AI 視頻生成的戰場,因為 Sora 的到來,開始真正熱了起來。
提前搶跑的王長虎也因此受到關注。“ Sora 的出現恰恰驗證了我們一開始制訂的技術路線是正確的。”在王長虎看來,Sora 的技術發展相當於在 GPT-2 和 GPT-3 之間,還沒到 GPT-4 的水準,留給市場的空間很大。“我們有信心在 3-6 個月之內就可以追趕上 Sora 目前的水準。”
不只王長虎,面對彼時尚處於“期貨”的 Sora,國外 Runway、Luma AI 等一批初創企業均推出了最新的視頻生成模型,阿裡、騰訊等國內巨頭也紛紛發佈基於各自優勢的視頻生成模型,不少大模型企業都將研發“國產 Sora ”擺在了優先戰略級。
王長虎的老東家位元組跳動也殺了進來。 事實上,Sora 發佈前,抖音前 CEO 張楠剛剛轉崗剪映,正準備在 AI 視頻生成領域大幹一番。Sora 的出現,加快了位元組 AI 生成視頻產品的研發速度,當月,剪映推出名為 Dreamina 的 AI 繪畫工具。3 個月後,剪映 Dreamina 正式更名為“即夢”,上線 AI 作圖和 AI 視頻生成功能,生成時長為 3-12 秒。
立足海外的王長虎,和老東家的首次交鋒發生在國外市場。PixVerse 發佈半年後,位元組旗下的 AI 視頻生成產品 Dreamina(國內版名為“即夢”)登上了 CapCut (海外版“剪映”)的主頁面。
如今,老東家親自下場,不僅在資源上對王長虎形成碾壓,更在用戶觸達上構建起難以逾越的生態壁壘。

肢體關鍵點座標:
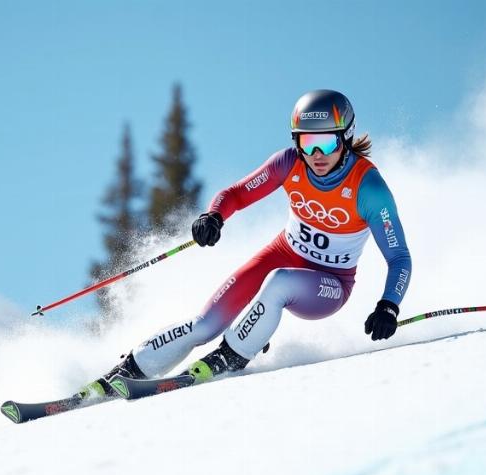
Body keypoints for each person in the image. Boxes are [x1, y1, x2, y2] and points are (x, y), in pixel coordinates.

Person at [80, 89, 412, 398]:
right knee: (204, 324)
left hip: (330, 284)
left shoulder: (369, 188)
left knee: (279, 283)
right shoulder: (289, 163)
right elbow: (236, 194)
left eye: (326, 144)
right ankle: (129, 369)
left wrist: (388, 305)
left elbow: (399, 257)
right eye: (307, 142)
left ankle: (232, 354)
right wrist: (213, 216)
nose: (315, 154)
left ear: (346, 138)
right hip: (281, 254)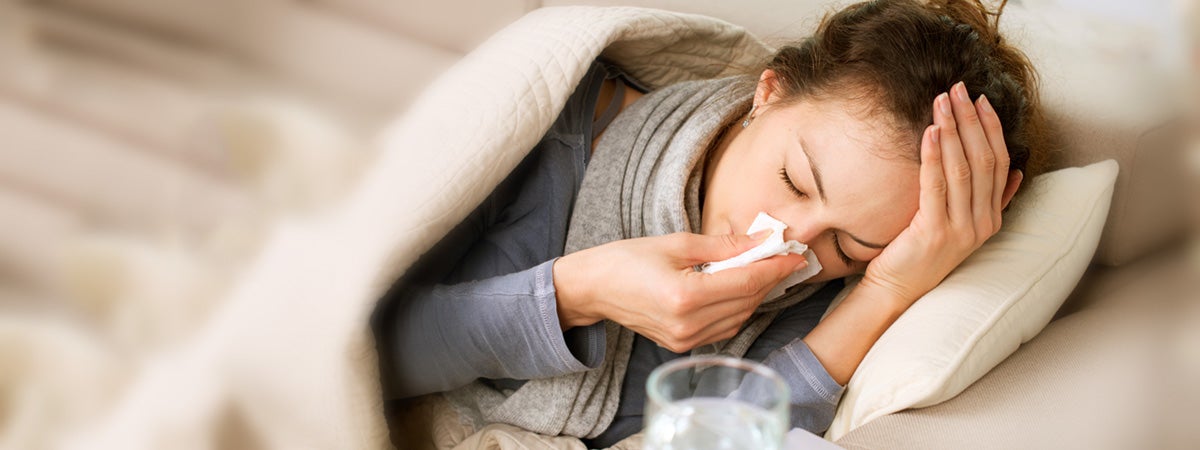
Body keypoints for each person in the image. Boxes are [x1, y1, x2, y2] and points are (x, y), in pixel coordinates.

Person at [373, 0, 1049, 446]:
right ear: (768, 93)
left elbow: (715, 436)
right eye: (795, 181)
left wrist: (884, 293)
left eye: (850, 243)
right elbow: (352, 347)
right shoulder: (539, 130)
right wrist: (575, 293)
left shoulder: (818, 289)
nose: (785, 242)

工作項目 1: 根據這篇關於 AI 視頻生成的文章,王長虎有信心在多長時間內追趕上 Sora 目前的水準?
工作項目 2: 請從這篇關於 AI 視頻生成的文章最後一句之後接著往下寫。

你的回答 1: 3-6 個月之內。

你的回答 2:
剪映海外版 CapCut 上線於 2020 年。隨著 TikTok 席捲全球,與之深度綁定的 CapCut 也搭上了順風車。根據行動數據監測公司 SensorTower 的數據,CapCut 的 MAU 已超 4 億,佔據全球移動視頻剪輯市場逾八成份額。
龐大的用戶基礎下,位元組跳動從 UGC 邁向 AIGC,似乎更加水到渠成。CapCut 可以輕鬆地將新的 AIGC 功能通過 TikTok 的各種推廣管道觸達使用者,再通過 TikTok 發起特效全球挑戰賽,這種“ AI 工具 - 內容裂變 - 流量反哺”的飛輪效應,正是初創公司難以複製的生態優勢。
“抖音也是在巨頭圍堵過程中成長起來的。”在王長虎看來,小公司有小公司的優勢,比如決策流程很快,可以聚焦做一件事情。“在視頻生成這個方向,我們一方面是有先發優勢,一方面我們有信心持續走在最前面。”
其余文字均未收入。